▸ Study text:
Segment Open
Getting the AR(p) values from ARMA model in R

I am interested to get the values of the AR(p) part from any ARIMA model in R.

For example, suppose I estimate the following ARIMA model

$y_{t} = \rho_{1} y_{t-1} + \rho_{2} y_{t-2} + \epsilon_{t} + \phi \epsilon_{t-1}$

I am interested to get these values defined as:

$\rho_{1} y_{t-1} + \rho_{2} y_{t-2} = y_{t} - \epsilon_{t} - \phi \epsilon_{t-1}$

What I do is this:

  ar_model <- auto.arima(mydata) # fit an ARIMA model as decided by the auto.arima
  fitted_ar_model <- fitted(ar_model)
  resid_ar_model <- residuals(ar_model)
  ar_p <- fitted_ar_model - resid_ar_model

The thing with code is that I am not sure whether the residuals(ar_model) include only the contemporaneous residuals or also the moving average part.
Segment Closed
Can you carry on the forum post about getting the AR(p) values from an ARIMA model in R, starting right after its last sentence? None of the lines that follow are needed.

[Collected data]
Segment Open
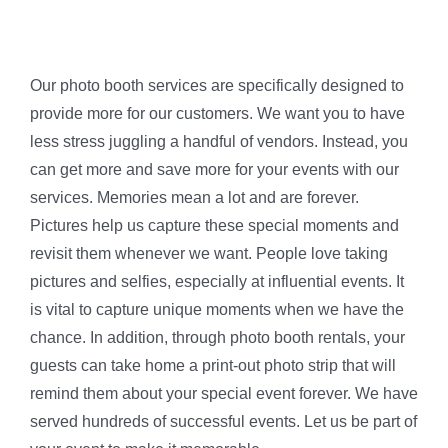
Our photo booth services are specifically designed to
provide more for our customers. We want you to have
less stress juggling a handful of vendors. Instead, you
can get more and save more for your events with our
services. Memories mean a lot and are forever.
Pictures help us capture these special moments and
revisit them whenever we want. People love taking
pictures and selfies, especially at influential events. It
is vital to capture unique moments when we have the
chance. In addition, through photo booth rentals, your
guests can take home a print-out photo strip that will
remind them about your special event forever. We have
served hundreds of successful events. Let us be part of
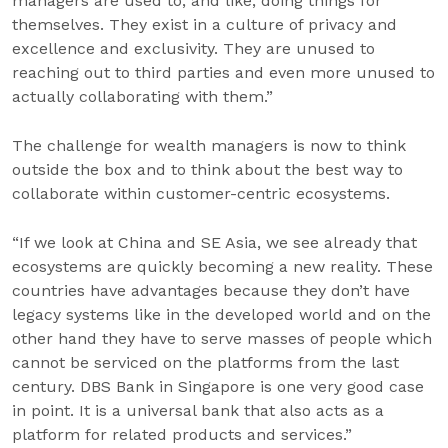
managers are used to, and like, doing things for
themselves. They exist in a culture of privacy and
excellence and exclusivity. They are unused to
reaching out to third parties and even more unused to
actually collaborating with them.”
The challenge for wealth managers is now to think
outside the box and to think about the best way to
collaborate within customer-centric ecosystems.
“If we look at China and SE Asia, we see already that
ecosystems are quickly becoming a new reality. These
countries have advantages because they don’t have
legacy systems like in the developed world and on the
other hand they have to serve masses of people which
cannot be serviced on the platforms from the last
century. DBS Bank in Singapore is one very good case
in point. It is a universal bank that also acts as a
platform for related products and services.”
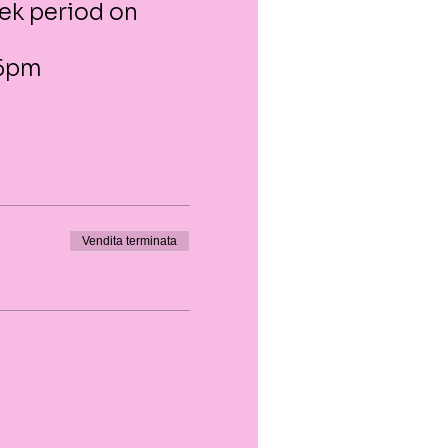
eek period on
 6pm
Vendita terminata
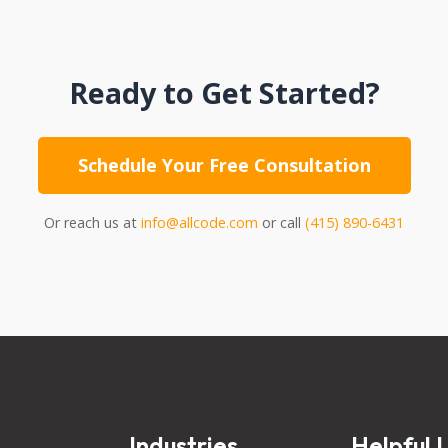
Ready to Get Started?
Schedule Your Free Consultation
Or reach us at
info@allcode.com
or call
(415) 890-6431
s
Industries
Helpful L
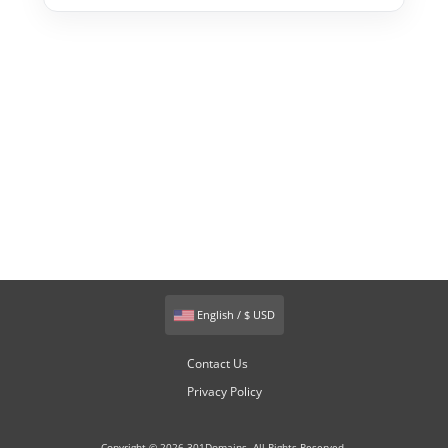
English / $ USD
Contact Us
Privacy Policy
Copyright © 2026 301Domains. All Rights Reserved.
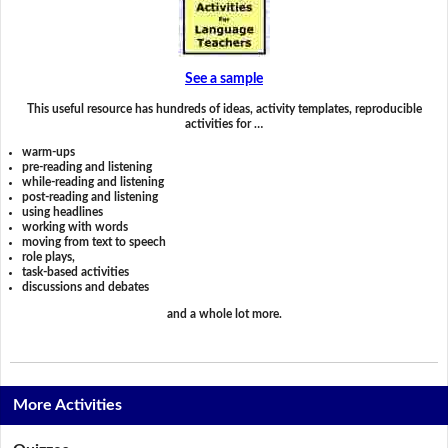
See a sample
This useful resource has hundreds of ideas, activity templates, reproducible
activities for …
warm-ups
pre-reading and listening
while-reading and listening
post-reading and listening
using headlines
working with words
moving from text to speech
role plays,
task-based activities
discussions and debates
and a whole lot more.
More Activities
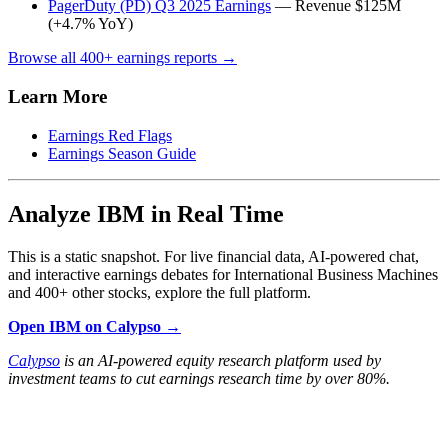
PagerDuty (PD) Q3 2025 Earnings
— Revenue $125M
(+4.7% YoY)
Browse all 400+ earnings reports →
Learn More
Earnings Red Flags
Earnings Season Guide
Analyze IBM in Real Time
This is a static snapshot. For live financial data, AI-powered chat,
and interactive earnings debates for International Business Machines
and 400+ other stocks, explore the full platform.
Open IBM on Calypso →
Calypso
is an AI-powered equity research platform used by
investment teams to cut earnings research time by over 80%.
Segment Closed
▸ Response to this task:
Solution

I will attempt an answer here. Unfortunately, writing formulas in SO is really cumbersome. So, firstly, I think you need to make a distinction between the "epsilon" of your DGP (data generation process), also called shocks or errors (which are unobservable) and the model residuals. Shocks are unobservable because you don't know the true values of the model parameters (in this case the AR and MA parameters) - you can only estimate them. So there is a difference (in a simple AR(1) model without a constant for ease of writing using a "hat" notation for estimates) between y_t - phi_1*y_{t-1} and y_t - \hat{phi_1}*y_{t-1} - the former being the "shock" and the latter being the "residual". Typically you would also have as notation \hat{y_t} = \hat{phi_1}*y_{t-1} and so residual defined as e_t = y_t - \hat{y_t}.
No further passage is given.